One of my favourite programs on TV is the Daily Show with Jon Stewart on Comedy Central. The program covers current affairs and manages to be both funny and incisive. A few weeks back when President Bush was in India the show covered his trip. Here is a clip from one of those shows (you will need a broadband connection). On the same show there was another segment where Stewart, talking about the US-India nuclear deal, says, "We’ll help India build nuclear reactors if their children stop crushing us in Spelling Bees." He then goes on attribute Indian kids’ spelling prowess to their long names. Sivaramabalamuralikrishnan Aghilandanayagaswami Iyenggar anyone?
I decided to investigate this further. I looked at the top 10 contestants in the Spelling Bee contest from 2001 to 2005. Since the contest has elimination rounds, I had to take more than 10 contestants when they were tied for positions. Of the 59 kids, including repeat participants, who made it to the final rounds in these years, 12 had Indian names. Or roughly 20%.

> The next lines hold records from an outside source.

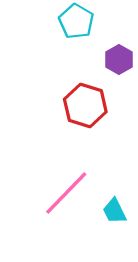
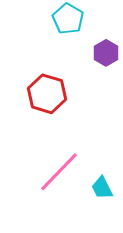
red hexagon: (85, 106) -> (47, 94), moved

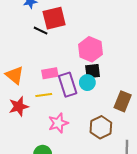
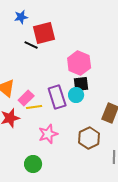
pink rectangle: (50, 73) -> (26, 98), moved, turned -35

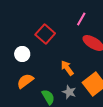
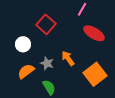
gray star: (69, 92) -> (47, 63), moved

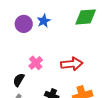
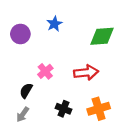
green diamond: (86, 17) -> (102, 36), moved
purple circle: (24, 24) -> (20, 34), moved

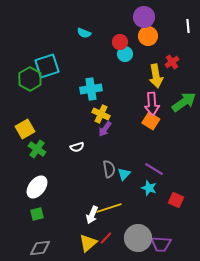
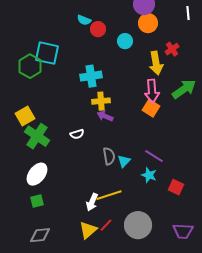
red circle: (120, 42) -> (98, 29), moved
cyan square: (47, 66) -> (47, 53), turned 30
yellow cross: (101, 114) -> (101, 101), turned -30
purple arrow: (105, 129) -> (105, 116), turned 77
green cross: (37, 149) -> (37, 136), size x1.4
purple trapezoid: (161, 244) -> (183, 231), moved

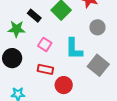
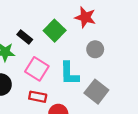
pink square: (45, 44) -> (37, 69), size x1.5

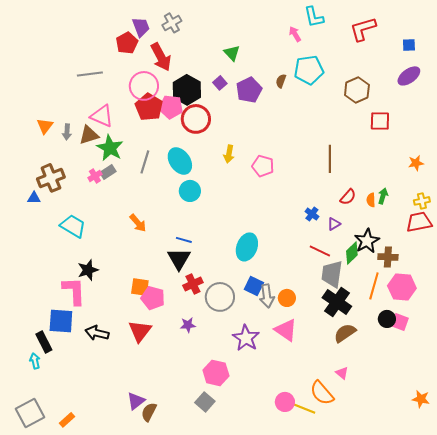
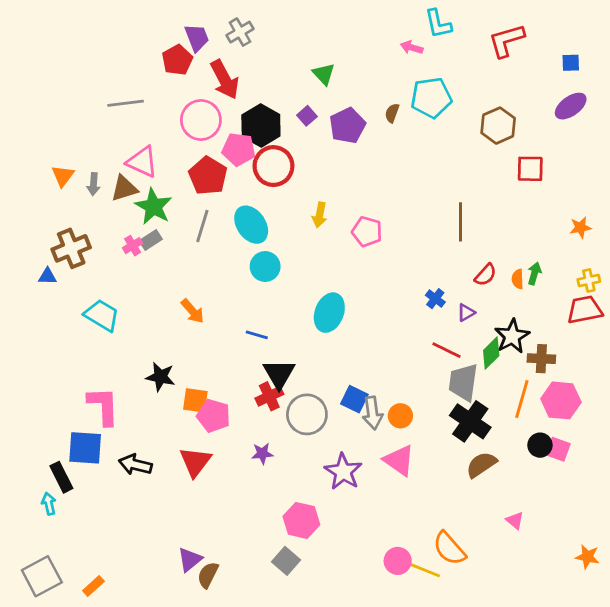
pink arrow: (295, 34) -> (412, 47), turned -42
red pentagon: (149, 107) -> (208, 176), moved
cyan ellipse: (247, 247) -> (329, 313), moved
black triangle: (179, 259) -> (279, 374), moved
black star: (88, 270) -> (160, 377), moved, turned 30
pink triangle: (342, 373) -> (515, 520), moved

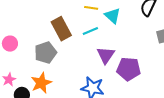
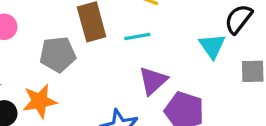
cyan triangle: (113, 16) -> (212, 46), moved

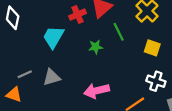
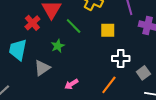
gray triangle: (52, 77) -> (42, 68), moved
pink arrow: (97, 91) -> (71, 84), size x0.6

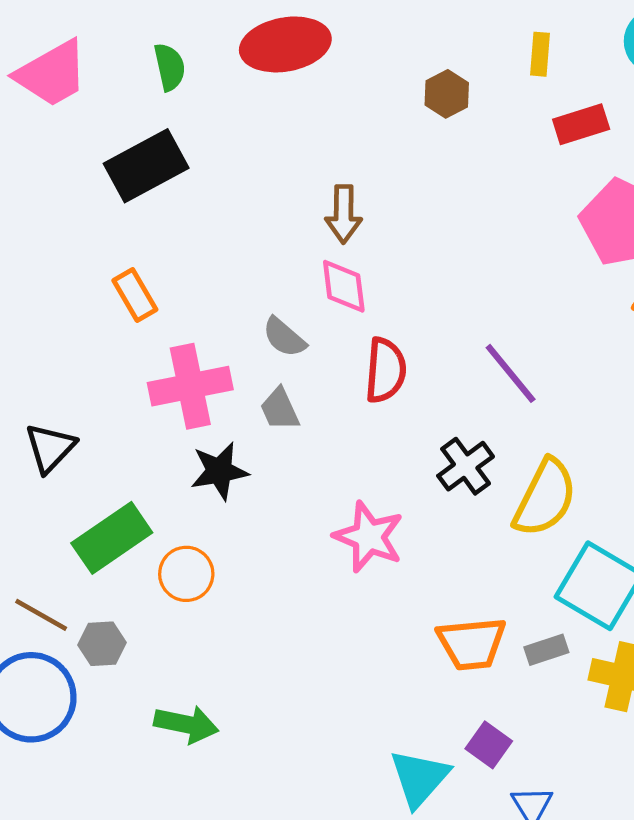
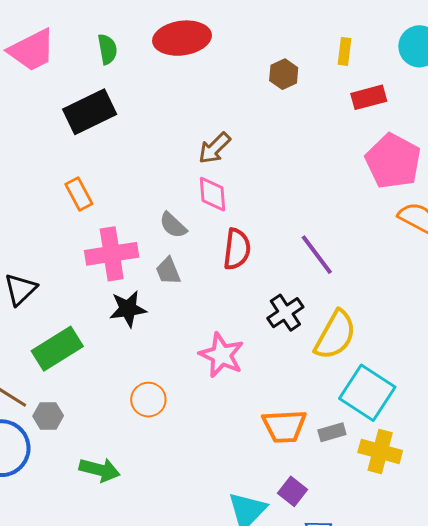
brown arrow: (344, 214) -> (214, 148), turned 42
orange circle: (186, 574) -> (148, 400), moved

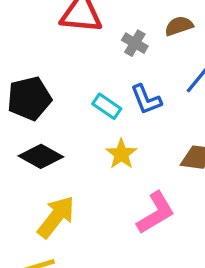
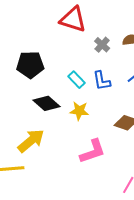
yellow star: (121, 154) -> (79, 111), turned 30
black diamond: (41, 156) -> (47, 103), moved

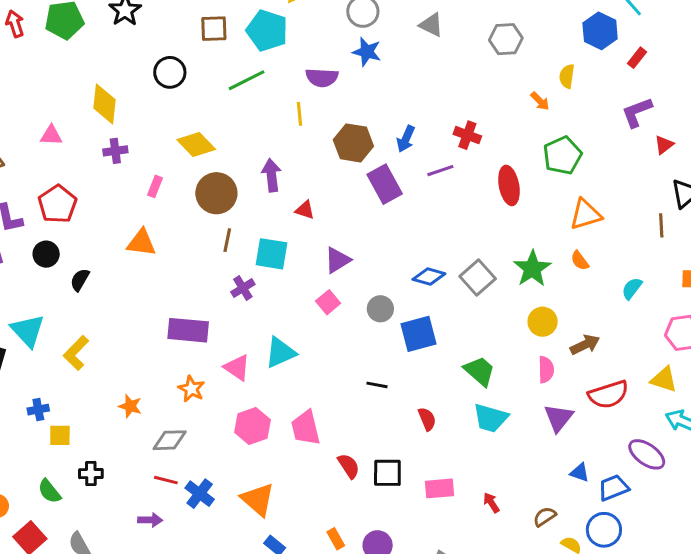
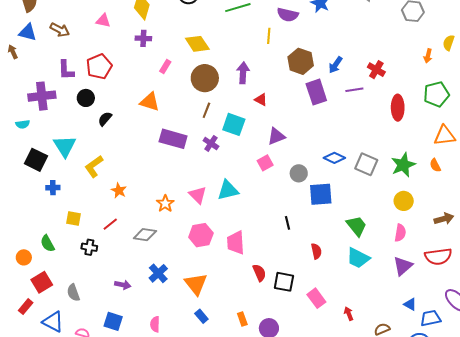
orange arrow: (540, 101) -> (428, 56), turned 48
gray square: (478, 277) -> (366, 164), turned -35
purple cross: (243, 288) -> (211, 143), turned -35
purple rectangle: (188, 330) -> (173, 139), moved
brown arrow: (585, 345) -> (444, 219), moved
black line: (377, 385) -> (288, 223), turned 56
orange star: (130, 406) -> (119, 191), moved
blue cross: (38, 410) -> (53, 188), moved
red line: (166, 480) -> (110, 224), moved, turned -63
pink rectangle: (439, 488) -> (316, 298), turned 48
green semicircle: (49, 491) -> (47, 243), moved

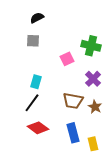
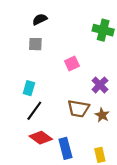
green cross: (91, 46) -> (103, 30), moved
cyan rectangle: (36, 82) -> (29, 88), moved
blue rectangle: (73, 133) -> (65, 148), moved

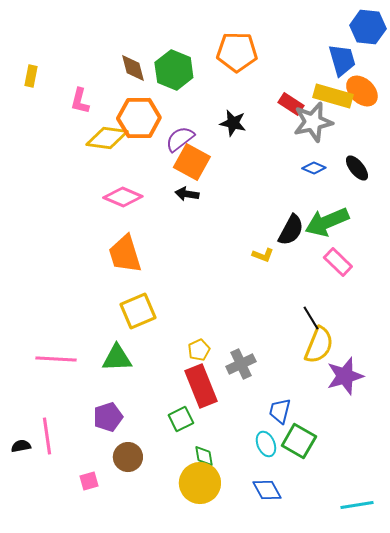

So I then went to Wikipedia and looked at their entry on Indian-Americans. According to Wikipedia, there are 2.4 million Indian-Americans in the US, or just 0.8% of the population of the United States. Well that doesn’t compute, I thought. I then normalized for the college educated section of the population. According to the US Census 28% of the US adult population has a college degree. According to the same Wikipedia entry 64% of the Indian-American population is college educated. So college educated Indians are 1.8% of the total college educated population in the US. That is still a far cry from 20%. Clearly demographics don’t even begin to explain the Spelling Bee conundrum.
There are some other reasons that could explain this difference but in my opinion don’t do it adequately. The college educated Indian immigrant population is not a random sample from the college educated population of India. They represent the cream of the crop. I would have said ‘immigrant vigour’ was another contributing factor, but then America is a land of immigrants, so that doesn’t count.
How do you explain this mystery? Do Indian genes or the Indian family environment predispose us to be good at rule-based logical tasks (spelling bee contests are all about spelling rules and not about memorizing wayward English word spellings)? Does that explain the success of the Indian computer programmer as well?
I can’t say that I know the answers to these questions. All I know is that I would like Spelling Bee to be included as an Olympic sport. It would be nice to get a gold medal for a change.